[I18n-sig] Unicode surrogates: just say no!

Guido van Rossum guido@digicool.com
Wed, 27 Jun 2001 15:53:25 -0400


> Guido van Rossum wrote:
> > 
> >...
> > 
> >   - unichr(i) for i >= 0x110000 (and hence corresponding \u and \U)
> >     raises an exception at Python-to-bytecode compile-time
> 
> unichr(i) is an expression.
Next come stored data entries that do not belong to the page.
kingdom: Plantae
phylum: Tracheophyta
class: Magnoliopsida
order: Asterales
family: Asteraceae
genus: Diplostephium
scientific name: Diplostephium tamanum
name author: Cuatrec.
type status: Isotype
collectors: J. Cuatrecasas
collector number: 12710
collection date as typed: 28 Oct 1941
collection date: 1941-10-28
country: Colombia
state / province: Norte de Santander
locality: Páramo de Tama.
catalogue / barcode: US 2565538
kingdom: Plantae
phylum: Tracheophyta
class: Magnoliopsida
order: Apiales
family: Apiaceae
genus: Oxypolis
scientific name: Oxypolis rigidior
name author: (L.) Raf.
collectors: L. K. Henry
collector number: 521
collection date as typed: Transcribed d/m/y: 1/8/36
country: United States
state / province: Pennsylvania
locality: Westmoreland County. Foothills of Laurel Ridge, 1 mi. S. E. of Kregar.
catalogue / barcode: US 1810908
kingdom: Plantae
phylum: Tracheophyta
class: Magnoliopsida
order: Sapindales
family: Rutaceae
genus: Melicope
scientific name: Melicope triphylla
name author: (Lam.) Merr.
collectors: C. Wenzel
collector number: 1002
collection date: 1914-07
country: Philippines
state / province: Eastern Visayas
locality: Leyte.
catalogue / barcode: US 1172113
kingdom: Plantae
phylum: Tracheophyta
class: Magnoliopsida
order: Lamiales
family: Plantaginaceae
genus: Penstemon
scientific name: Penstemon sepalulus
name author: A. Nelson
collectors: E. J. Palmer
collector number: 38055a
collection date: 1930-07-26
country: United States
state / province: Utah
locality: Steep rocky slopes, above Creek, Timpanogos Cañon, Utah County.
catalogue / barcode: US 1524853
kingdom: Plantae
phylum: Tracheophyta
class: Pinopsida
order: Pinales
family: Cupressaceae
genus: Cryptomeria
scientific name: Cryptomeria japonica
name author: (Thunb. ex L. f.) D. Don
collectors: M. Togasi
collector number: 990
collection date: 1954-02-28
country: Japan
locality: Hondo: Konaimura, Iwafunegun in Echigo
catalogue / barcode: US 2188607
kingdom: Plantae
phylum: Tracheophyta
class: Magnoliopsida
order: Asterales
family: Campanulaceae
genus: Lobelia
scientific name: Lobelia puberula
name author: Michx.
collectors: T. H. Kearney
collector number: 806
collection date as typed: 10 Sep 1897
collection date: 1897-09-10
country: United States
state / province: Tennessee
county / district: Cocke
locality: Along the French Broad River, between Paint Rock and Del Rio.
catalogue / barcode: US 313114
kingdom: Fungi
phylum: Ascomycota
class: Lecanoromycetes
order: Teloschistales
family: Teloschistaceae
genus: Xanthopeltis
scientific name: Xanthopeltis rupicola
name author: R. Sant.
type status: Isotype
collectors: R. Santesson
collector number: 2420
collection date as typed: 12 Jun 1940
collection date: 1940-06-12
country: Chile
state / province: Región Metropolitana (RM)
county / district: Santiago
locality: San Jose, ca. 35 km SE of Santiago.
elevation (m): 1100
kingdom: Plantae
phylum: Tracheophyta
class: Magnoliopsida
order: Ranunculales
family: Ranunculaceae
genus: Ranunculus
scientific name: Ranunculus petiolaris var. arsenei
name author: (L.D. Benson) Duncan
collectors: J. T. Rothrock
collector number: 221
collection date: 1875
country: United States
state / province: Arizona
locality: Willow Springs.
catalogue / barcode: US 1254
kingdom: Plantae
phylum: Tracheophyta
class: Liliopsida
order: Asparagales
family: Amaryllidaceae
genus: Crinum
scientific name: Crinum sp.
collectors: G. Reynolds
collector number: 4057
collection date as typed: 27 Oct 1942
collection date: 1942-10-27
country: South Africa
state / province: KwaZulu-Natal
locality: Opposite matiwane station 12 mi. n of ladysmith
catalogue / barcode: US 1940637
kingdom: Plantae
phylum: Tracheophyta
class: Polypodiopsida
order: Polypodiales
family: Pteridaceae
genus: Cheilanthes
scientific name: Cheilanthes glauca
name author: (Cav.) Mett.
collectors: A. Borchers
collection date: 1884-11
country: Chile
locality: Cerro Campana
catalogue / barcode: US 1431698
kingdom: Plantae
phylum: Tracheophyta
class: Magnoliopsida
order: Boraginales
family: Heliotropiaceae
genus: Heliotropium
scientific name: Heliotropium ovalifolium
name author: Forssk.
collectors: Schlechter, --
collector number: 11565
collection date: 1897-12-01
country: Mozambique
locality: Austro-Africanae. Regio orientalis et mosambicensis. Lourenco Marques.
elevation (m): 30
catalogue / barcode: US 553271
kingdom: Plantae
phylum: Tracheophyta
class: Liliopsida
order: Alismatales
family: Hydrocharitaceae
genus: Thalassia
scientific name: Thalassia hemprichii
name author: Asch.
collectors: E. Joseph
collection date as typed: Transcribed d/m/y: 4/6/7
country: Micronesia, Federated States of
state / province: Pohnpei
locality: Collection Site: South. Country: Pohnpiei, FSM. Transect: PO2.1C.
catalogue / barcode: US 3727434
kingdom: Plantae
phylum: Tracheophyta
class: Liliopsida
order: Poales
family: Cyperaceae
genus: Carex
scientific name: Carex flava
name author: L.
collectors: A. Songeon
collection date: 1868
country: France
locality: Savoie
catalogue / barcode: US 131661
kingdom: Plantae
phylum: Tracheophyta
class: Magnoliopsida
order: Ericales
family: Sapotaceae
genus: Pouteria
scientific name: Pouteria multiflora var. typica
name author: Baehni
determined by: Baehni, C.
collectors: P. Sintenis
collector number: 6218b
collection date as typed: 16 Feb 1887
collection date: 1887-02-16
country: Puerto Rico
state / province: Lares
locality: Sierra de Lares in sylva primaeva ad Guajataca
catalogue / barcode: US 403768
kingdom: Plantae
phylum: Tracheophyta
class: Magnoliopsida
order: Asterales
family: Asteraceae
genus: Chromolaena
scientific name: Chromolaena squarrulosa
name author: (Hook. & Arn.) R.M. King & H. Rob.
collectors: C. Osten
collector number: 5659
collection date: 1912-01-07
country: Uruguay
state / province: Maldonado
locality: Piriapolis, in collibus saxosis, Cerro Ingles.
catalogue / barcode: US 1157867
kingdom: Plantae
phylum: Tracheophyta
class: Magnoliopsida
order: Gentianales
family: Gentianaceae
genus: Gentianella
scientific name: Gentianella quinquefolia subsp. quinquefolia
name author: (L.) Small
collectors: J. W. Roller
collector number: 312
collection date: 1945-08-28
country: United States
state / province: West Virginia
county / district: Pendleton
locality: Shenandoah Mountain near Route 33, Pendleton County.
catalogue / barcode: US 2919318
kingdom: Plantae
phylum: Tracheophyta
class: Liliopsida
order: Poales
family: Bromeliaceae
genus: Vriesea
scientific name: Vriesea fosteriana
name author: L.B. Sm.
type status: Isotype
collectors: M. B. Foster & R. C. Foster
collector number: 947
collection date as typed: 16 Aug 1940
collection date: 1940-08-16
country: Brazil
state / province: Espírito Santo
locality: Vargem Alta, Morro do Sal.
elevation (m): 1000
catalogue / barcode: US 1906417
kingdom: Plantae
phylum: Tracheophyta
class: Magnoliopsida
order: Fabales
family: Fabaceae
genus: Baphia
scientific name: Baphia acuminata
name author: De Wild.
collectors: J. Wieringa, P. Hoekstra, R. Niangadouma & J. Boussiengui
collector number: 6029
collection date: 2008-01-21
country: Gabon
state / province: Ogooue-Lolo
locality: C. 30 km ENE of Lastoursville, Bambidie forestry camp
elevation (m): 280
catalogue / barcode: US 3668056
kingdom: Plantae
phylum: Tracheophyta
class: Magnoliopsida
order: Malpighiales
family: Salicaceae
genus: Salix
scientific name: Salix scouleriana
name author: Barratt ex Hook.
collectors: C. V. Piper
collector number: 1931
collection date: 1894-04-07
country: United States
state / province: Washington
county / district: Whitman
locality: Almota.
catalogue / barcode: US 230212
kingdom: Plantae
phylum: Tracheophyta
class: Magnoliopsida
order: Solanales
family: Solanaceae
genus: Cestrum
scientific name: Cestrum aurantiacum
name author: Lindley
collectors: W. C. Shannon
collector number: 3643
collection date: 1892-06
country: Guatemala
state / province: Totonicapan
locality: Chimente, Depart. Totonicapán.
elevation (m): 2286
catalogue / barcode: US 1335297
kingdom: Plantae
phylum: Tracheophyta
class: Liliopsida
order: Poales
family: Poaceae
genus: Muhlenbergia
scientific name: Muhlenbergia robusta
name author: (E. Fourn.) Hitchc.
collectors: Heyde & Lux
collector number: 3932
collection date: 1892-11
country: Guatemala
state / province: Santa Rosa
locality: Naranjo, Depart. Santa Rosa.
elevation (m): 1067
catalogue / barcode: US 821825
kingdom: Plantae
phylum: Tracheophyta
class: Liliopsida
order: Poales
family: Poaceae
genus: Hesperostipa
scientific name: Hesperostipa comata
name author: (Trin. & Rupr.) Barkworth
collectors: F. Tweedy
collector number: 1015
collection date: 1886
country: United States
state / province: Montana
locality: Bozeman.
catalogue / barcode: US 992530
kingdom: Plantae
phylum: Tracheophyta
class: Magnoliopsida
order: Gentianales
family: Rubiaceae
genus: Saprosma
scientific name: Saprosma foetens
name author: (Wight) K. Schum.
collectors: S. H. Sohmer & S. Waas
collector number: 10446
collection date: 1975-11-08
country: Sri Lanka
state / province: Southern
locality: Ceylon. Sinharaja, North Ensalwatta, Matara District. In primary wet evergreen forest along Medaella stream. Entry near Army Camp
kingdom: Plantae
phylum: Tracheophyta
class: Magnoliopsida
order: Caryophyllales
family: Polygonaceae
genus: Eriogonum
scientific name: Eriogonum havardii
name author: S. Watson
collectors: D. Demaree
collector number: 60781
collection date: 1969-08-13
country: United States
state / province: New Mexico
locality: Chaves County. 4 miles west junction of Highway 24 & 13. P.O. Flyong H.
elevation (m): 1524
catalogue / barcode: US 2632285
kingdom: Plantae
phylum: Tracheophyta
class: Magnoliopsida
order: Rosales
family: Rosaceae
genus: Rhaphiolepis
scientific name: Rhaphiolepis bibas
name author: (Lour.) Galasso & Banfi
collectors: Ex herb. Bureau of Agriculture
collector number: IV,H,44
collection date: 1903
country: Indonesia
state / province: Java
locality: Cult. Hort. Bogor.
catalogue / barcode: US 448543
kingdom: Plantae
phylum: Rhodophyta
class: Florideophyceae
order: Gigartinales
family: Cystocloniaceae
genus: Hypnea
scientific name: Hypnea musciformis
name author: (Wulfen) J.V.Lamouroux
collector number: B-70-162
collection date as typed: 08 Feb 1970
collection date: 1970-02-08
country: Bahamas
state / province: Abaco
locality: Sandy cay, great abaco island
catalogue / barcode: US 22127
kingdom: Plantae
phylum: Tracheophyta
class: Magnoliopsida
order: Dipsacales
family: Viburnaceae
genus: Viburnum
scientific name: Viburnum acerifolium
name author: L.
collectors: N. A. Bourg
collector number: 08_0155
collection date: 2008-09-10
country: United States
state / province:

When would it be evaluated at compile-time?

My mistake.  The corresponding \U would be a compile-time error,
unichr() of course a run-time error.

> Also, I'm not sure what runtime behavior you want for these "very large"
> unichr(i) values.
> 
> In general I don't understand why we're treating the > 0x11000 range
> specially at all?

When using UCS-2 + surrogate pairs (== UTF-16), they are not
representable, and the Unicode and ISO standards have effectively
declared that this will be the supported range forever.  (For *some*
definition of forever. :-)

When using UCS-4 mode, I was in favor of allowing unichr() and \U to
specify any value in range(0x100000000L), but that's not what Martin
and Fredrik checked in.  Note that if C code somehow creates a UCS-4
string containing something with the high bit on, ord() will currently
return a negative value on platforms where a C long is 32 bits.
Returning a Python long int with a positive value would be more
consistent, but since these values aren't useful, I wonder if we
should care.  On the other hand, do we want ord() to raise an error
when the value is not a legal Unicode code point?  (Fortunately lone
surrogates are still legal code points -- AFAIK all values in
range(0x110000) are legal code points.)

Definitely a PEP question; it's not cast in stone.

--Guido van Rossum (home page: http://www.python.org/~guido/)